Top of Recorded information
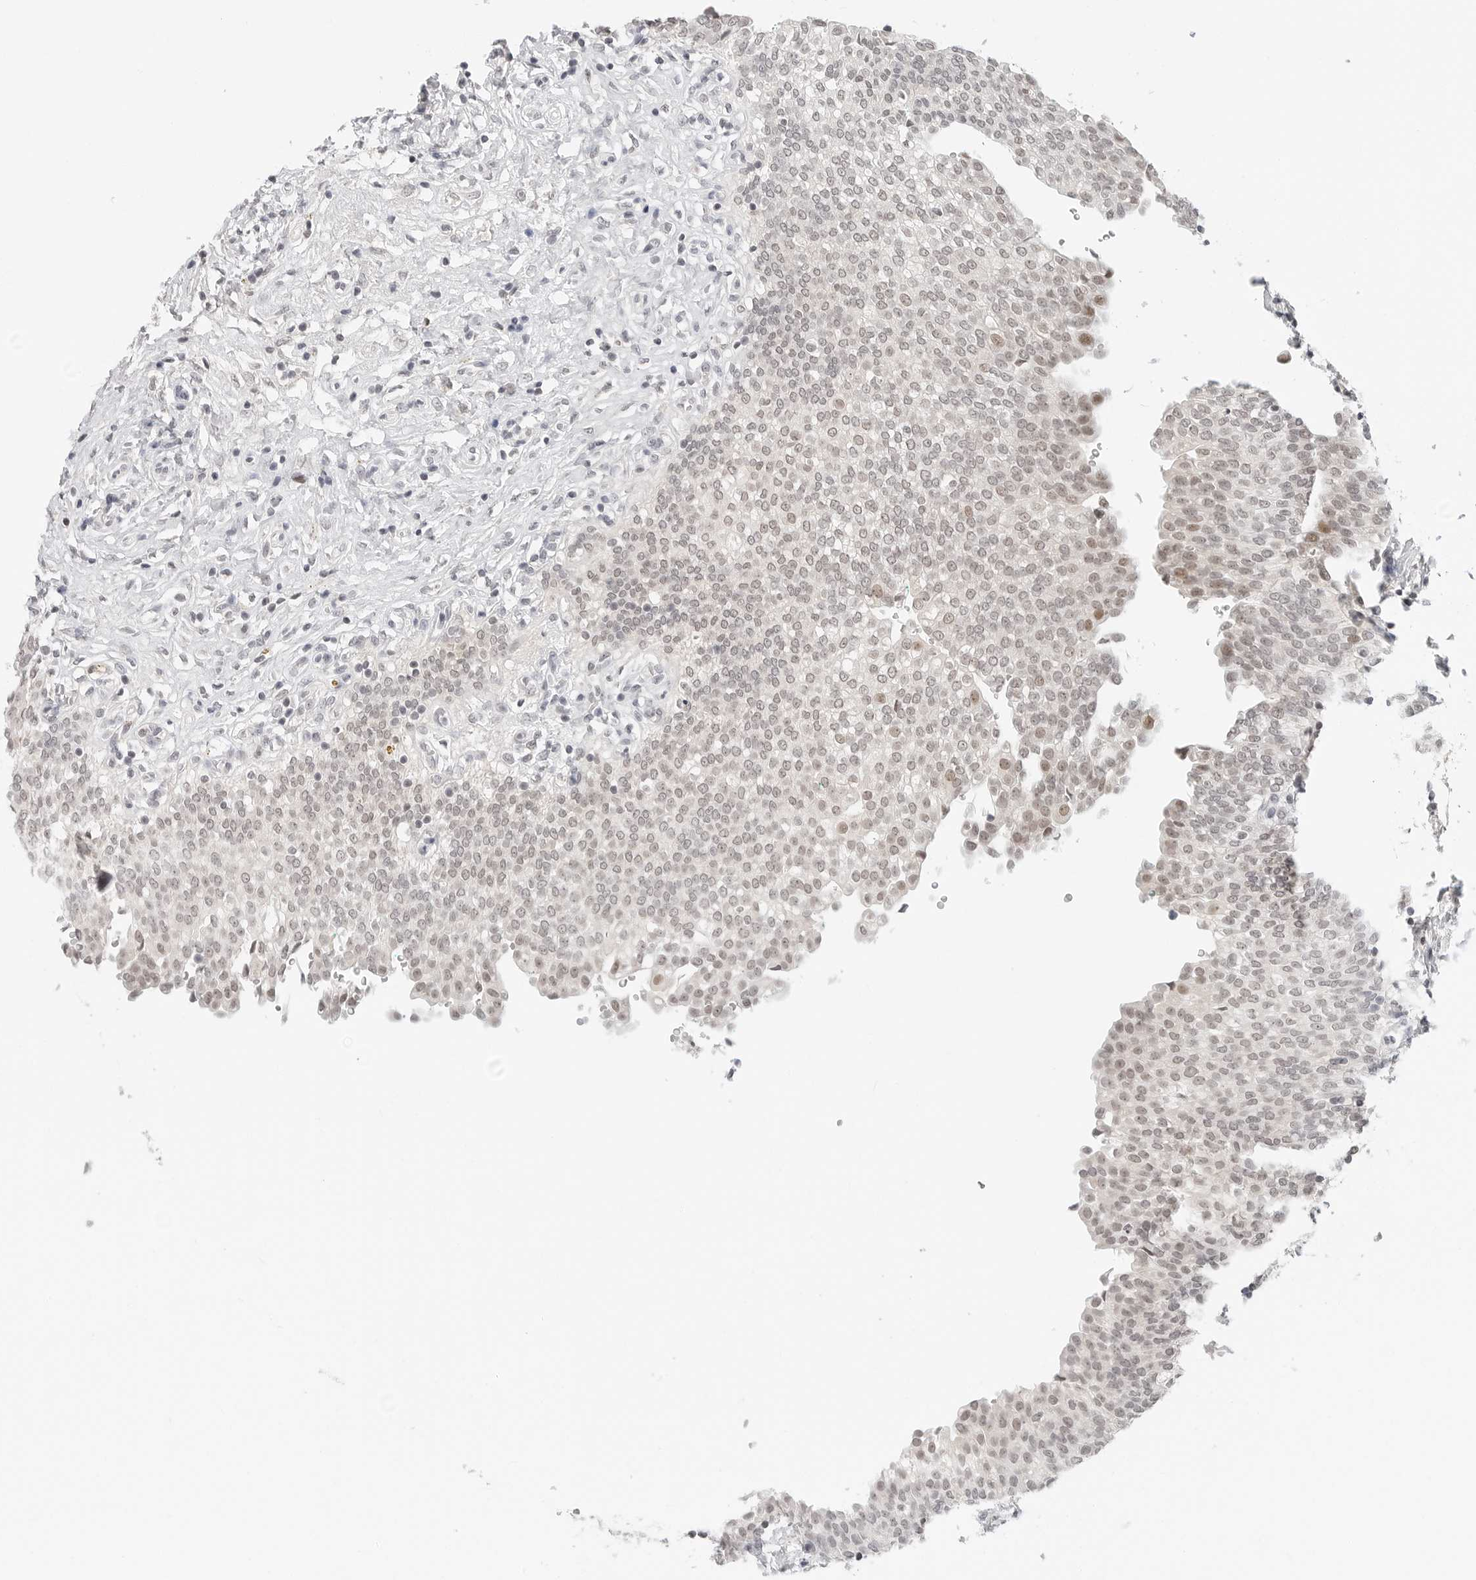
{"staining": {"intensity": "weak", "quantity": "25%-75%", "location": "nuclear"}, "tissue": "urinary bladder", "cell_type": "Urothelial cells", "image_type": "normal", "snomed": [{"axis": "morphology", "description": "Urothelial carcinoma, High grade"}, {"axis": "topography", "description": "Urinary bladder"}], "caption": "This micrograph demonstrates immunohistochemistry (IHC) staining of normal urinary bladder, with low weak nuclear expression in about 25%-75% of urothelial cells.", "gene": "TSEN2", "patient": {"sex": "male", "age": 46}}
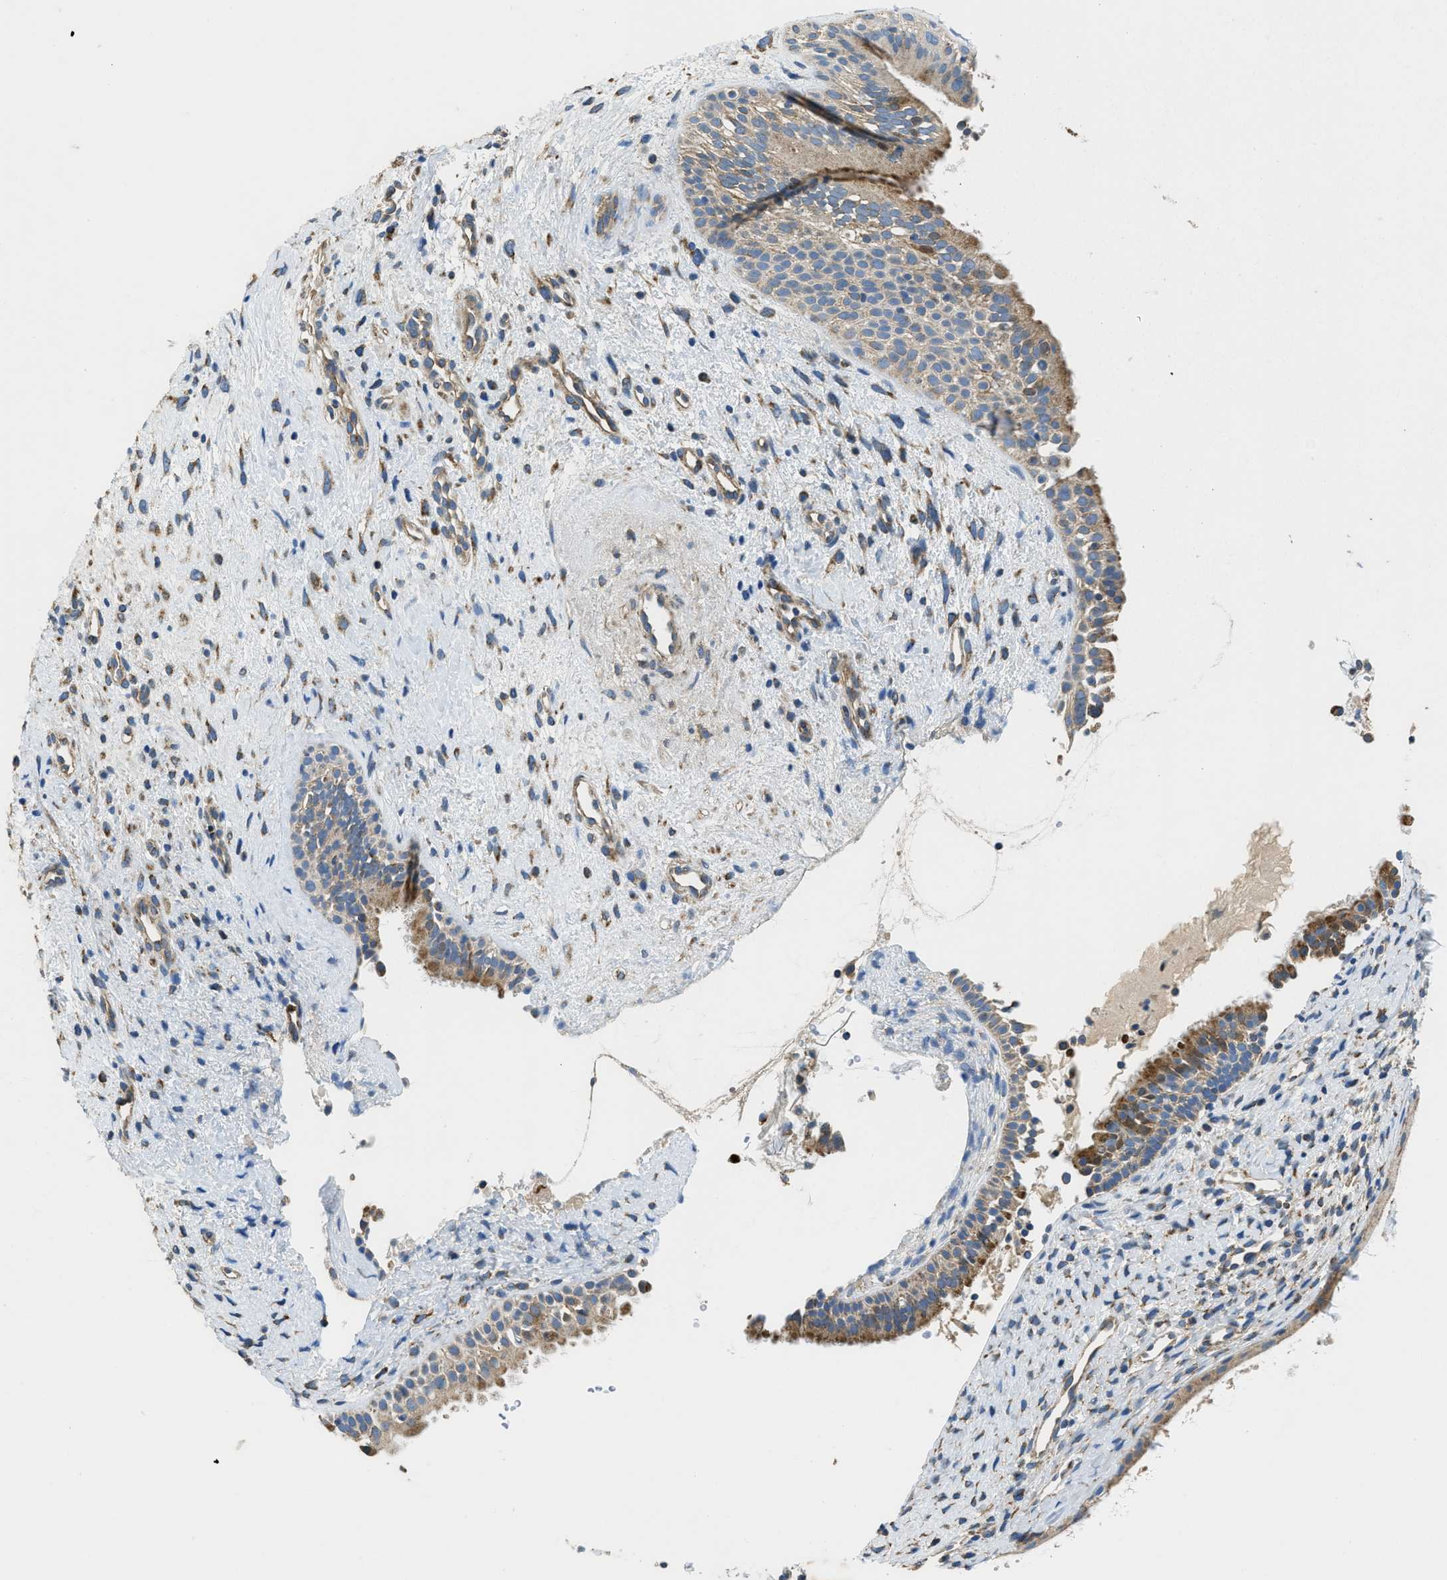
{"staining": {"intensity": "moderate", "quantity": ">75%", "location": "cytoplasmic/membranous"}, "tissue": "nasopharynx", "cell_type": "Respiratory epithelial cells", "image_type": "normal", "snomed": [{"axis": "morphology", "description": "Normal tissue, NOS"}, {"axis": "topography", "description": "Nasopharynx"}], "caption": "Approximately >75% of respiratory epithelial cells in benign human nasopharynx display moderate cytoplasmic/membranous protein staining as visualized by brown immunohistochemical staining.", "gene": "STK33", "patient": {"sex": "male", "age": 22}}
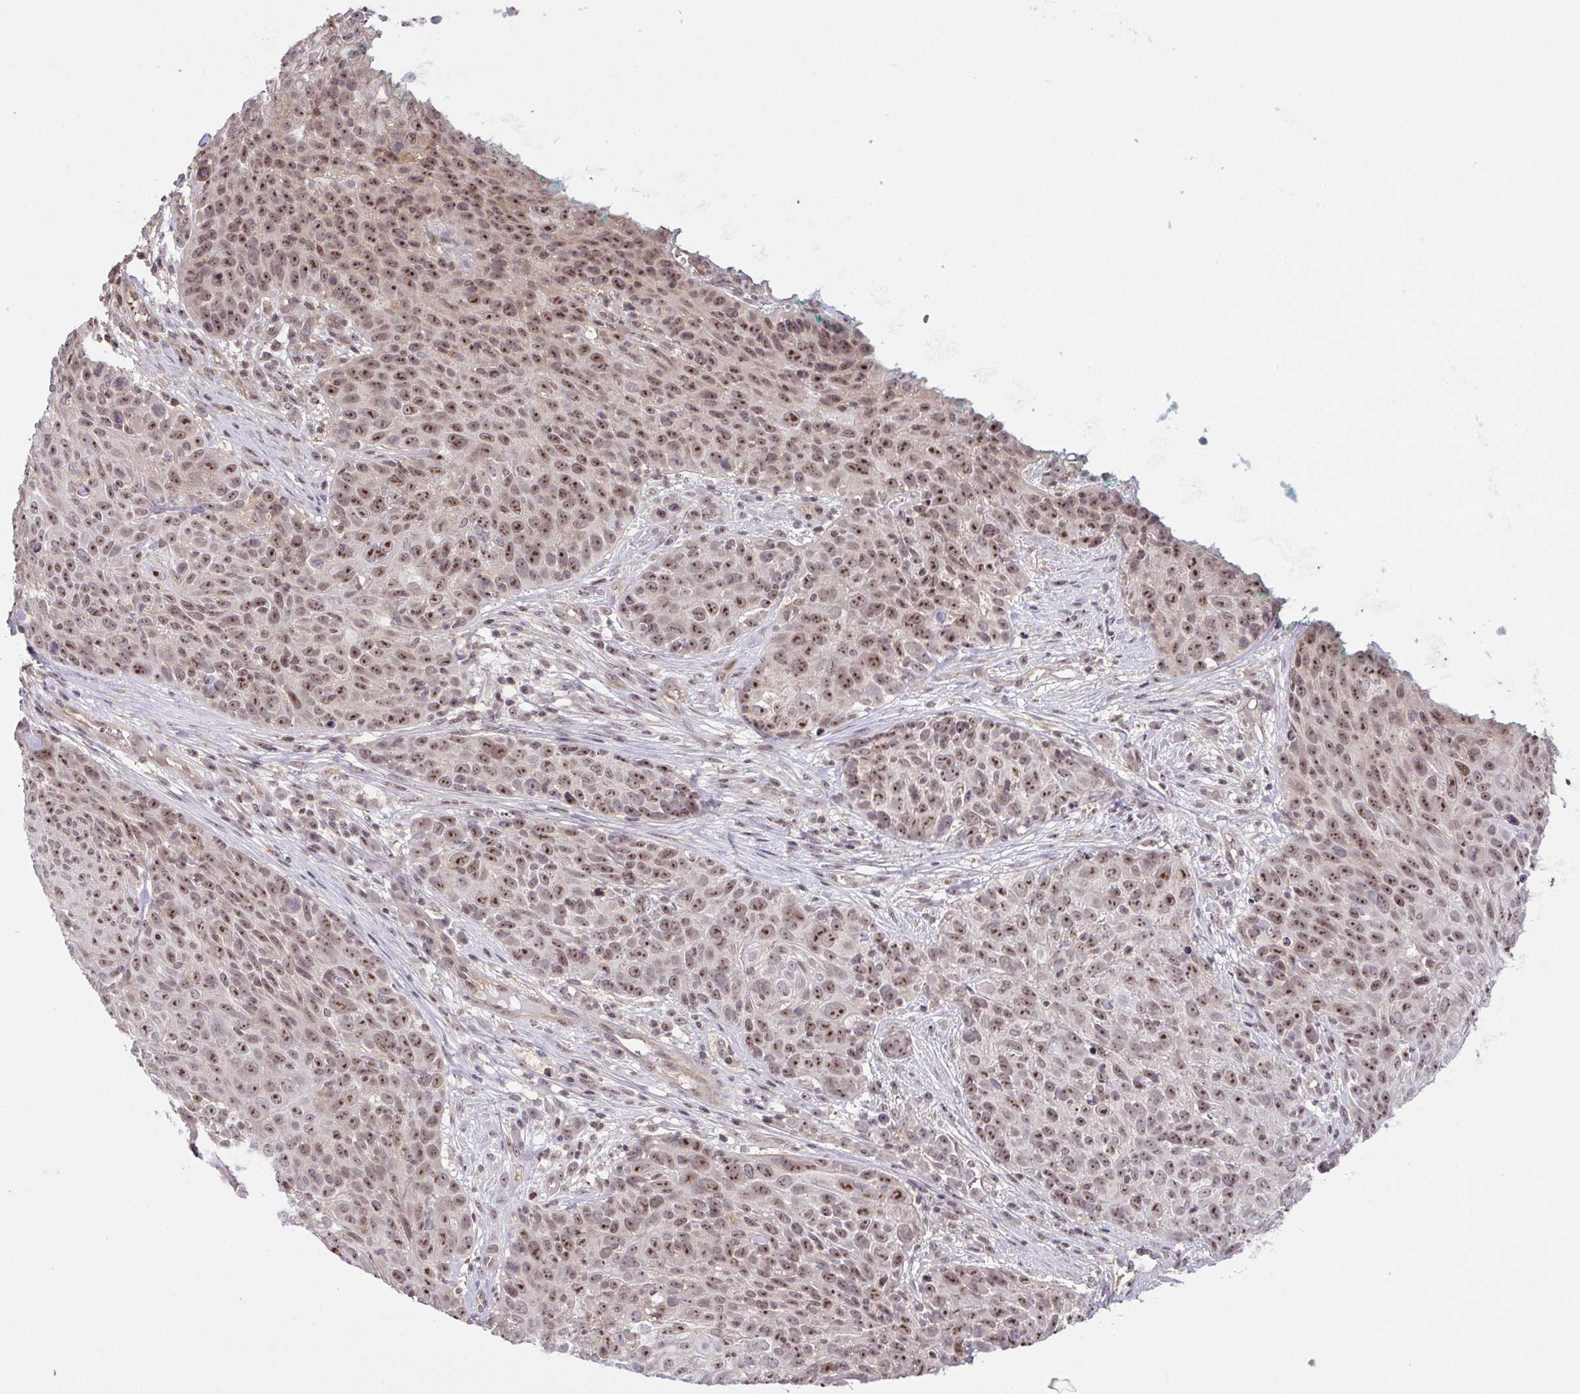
{"staining": {"intensity": "moderate", "quantity": ">75%", "location": "nuclear"}, "tissue": "skin cancer", "cell_type": "Tumor cells", "image_type": "cancer", "snomed": [{"axis": "morphology", "description": "Squamous cell carcinoma, NOS"}, {"axis": "topography", "description": "Skin"}], "caption": "A histopathology image of skin cancer stained for a protein demonstrates moderate nuclear brown staining in tumor cells. Using DAB (3,3'-diaminobenzidine) (brown) and hematoxylin (blue) stains, captured at high magnification using brightfield microscopy.", "gene": "RSL24D1", "patient": {"sex": "male", "age": 92}}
Bottom of Recorded information
**Assignment**
Word for word, please, restate the lines of the listing from the one holding "of respiratory epithelial" down to the last line, leaving out any pictures.

**Written reply**
{"staining": {"intensity": "moderate", "quantity": ">75%", "location": "cytoplasmic/membranous"}, "tissue": "nasopharynx", "cell_type": "Respiratory epithelial cells", "image_type": "normal", "snomed": [{"axis": "morphology", "description": "Normal tissue, NOS"}, {"axis": "topography", "description": "Nasopharynx"}], "caption": "Approximately >75% of respiratory epithelial cells in benign human nasopharynx display moderate cytoplasmic/membranous protein staining as visualized by brown immunohistochemical staining.", "gene": "STK33", "patient": {"sex": "male", "age": 22}}
{"staining": {"intensity": "moderate", "quantity": ">75%", "location": "nuclear"}, "tissue": "skin cancer", "cell_type": "Tumor cells", "image_type": "cancer", "snomed": [{"axis": "morphology", "description": "Squamous cell carcinoma, NOS"}, {"axis": "topography", "description": "Skin"}], "caption": "A histopathology image of skin cancer stained for a protein demonstrates moderate nuclear brown staining in tumor cells. Using DAB (3,3'-diaminobenzidine) (brown) and hematoxylin (blue) stains, captured at high magnification using brightfield microscopy.", "gene": "RSL24D1", "patient": {"sex": "male", "age": 92}}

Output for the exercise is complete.